Une passerelle vers l’emploi
En 2020, l’agence Inspirience, une entreprise adaptée qui compte 55 % de personnes en situation de handicap dans ses effectifs, a lancé le dispositif Passerelle événementielle. « Ce dispositif repose sur l’idée que, hors des effectifs permanents, nous pouvons aussi venir en aide à des personnes qui ne peuvent travailler que quelques heures par jour ou qui ont besoin de temps pour se projeter dans un emploi à long terme, explique Grégoire Decaux, dirigeant de la société. Dans l’événementiel, il y a des emplois de courte durée, que ce soit l’accueil sur un événement, la tenue d’un vestiaire, l’aide pour guider les gens vers leur place, la distribution de badges. » Il estime que ces missions peuvent être confiées à des personnes au départ faiblement qualifiées mais qui ont envie de découvrir l’événementiel et de monter en compétences.
Inspirience utilise le dispositif Passerelle événementielle pour ses clients, et d’autres agences y ont aussi désormais recours.

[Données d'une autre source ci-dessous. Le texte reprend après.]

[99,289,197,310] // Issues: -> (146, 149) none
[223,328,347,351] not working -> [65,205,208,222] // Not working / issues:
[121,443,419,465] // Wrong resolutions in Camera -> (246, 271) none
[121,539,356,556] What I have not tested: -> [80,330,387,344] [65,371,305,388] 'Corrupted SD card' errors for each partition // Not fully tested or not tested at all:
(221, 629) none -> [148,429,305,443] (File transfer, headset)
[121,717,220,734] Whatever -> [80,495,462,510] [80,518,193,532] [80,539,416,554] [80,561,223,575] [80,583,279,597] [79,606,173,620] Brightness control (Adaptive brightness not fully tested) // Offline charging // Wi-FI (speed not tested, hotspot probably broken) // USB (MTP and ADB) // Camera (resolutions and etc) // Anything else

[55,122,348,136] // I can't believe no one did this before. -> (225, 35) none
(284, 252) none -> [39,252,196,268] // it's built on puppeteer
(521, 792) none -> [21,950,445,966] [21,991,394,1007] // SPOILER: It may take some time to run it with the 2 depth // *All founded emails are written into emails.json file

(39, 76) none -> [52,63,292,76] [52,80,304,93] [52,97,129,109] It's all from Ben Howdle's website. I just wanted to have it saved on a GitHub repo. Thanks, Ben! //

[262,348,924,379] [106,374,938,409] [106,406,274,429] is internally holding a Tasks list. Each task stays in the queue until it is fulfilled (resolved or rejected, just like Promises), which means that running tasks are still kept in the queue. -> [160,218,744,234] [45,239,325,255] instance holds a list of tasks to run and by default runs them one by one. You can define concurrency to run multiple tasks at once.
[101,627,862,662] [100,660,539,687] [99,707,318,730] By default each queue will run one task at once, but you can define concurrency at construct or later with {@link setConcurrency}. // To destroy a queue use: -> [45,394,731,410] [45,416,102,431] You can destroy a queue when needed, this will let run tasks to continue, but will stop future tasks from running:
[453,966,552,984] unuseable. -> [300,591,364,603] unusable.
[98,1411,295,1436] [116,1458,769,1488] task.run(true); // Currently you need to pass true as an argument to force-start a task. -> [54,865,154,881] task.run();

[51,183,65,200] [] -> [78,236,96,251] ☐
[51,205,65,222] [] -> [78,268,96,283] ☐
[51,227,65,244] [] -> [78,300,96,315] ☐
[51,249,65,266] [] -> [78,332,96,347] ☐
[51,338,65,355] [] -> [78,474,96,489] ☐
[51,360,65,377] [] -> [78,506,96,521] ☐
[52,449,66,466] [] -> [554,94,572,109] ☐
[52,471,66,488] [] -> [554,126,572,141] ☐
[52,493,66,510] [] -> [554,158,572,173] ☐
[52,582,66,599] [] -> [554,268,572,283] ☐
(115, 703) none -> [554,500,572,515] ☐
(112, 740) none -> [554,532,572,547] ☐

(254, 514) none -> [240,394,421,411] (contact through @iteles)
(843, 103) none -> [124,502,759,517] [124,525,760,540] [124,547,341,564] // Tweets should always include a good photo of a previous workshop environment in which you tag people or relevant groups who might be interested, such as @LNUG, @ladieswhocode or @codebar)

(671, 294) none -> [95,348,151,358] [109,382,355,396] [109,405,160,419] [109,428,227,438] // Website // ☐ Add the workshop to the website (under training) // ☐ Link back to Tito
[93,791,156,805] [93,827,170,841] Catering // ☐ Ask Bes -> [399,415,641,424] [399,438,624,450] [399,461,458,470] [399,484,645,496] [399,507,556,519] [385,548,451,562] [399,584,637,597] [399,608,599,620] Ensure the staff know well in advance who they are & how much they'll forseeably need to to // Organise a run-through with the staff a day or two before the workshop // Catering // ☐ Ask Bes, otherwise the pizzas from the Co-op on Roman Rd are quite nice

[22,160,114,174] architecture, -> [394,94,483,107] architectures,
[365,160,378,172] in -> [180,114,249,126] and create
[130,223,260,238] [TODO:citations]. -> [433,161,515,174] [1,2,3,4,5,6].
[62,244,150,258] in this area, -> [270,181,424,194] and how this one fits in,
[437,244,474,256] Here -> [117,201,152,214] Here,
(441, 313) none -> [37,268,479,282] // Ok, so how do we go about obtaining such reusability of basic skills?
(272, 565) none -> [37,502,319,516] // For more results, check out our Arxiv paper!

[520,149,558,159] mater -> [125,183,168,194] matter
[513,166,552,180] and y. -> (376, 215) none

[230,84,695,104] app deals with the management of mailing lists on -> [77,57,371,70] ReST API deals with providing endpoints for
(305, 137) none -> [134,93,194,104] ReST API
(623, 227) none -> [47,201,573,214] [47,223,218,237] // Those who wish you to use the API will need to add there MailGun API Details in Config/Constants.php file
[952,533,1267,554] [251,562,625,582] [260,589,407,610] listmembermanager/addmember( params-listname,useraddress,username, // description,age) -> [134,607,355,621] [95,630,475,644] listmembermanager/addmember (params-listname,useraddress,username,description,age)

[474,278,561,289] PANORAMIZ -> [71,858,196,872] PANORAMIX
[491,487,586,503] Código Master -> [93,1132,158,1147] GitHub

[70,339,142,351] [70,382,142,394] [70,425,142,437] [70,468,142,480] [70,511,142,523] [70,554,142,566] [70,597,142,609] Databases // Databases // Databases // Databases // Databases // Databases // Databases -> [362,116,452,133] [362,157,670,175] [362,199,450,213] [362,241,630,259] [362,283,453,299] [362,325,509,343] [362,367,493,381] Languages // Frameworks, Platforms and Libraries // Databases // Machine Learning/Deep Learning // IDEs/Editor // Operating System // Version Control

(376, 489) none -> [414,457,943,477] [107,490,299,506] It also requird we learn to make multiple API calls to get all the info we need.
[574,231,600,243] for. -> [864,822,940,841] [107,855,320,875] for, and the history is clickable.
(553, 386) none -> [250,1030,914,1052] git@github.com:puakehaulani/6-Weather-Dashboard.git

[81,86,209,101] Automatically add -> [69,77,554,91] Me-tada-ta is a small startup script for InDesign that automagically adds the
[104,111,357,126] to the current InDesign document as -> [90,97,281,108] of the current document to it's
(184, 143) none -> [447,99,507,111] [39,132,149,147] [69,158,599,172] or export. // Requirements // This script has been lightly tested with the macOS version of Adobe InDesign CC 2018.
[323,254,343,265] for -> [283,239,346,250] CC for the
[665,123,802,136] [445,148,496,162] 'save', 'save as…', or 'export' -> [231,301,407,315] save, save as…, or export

Une étape importante pour changer le regard porté sur le handicap, estime Grégoire Decaux : « Ce dispositif est un bon moyen pour créer le premier pas dans les agences afin de leur dire : “Regardez, c’est possible aujourd’hui d’accueillir des personnes en situation de handicap.” » Plus d’une trentaine de missions ont déjà été menées à bien en 2024, soit une progression nette par rapport à 2023 qui s’était soldée par un bilan final de 25 missions.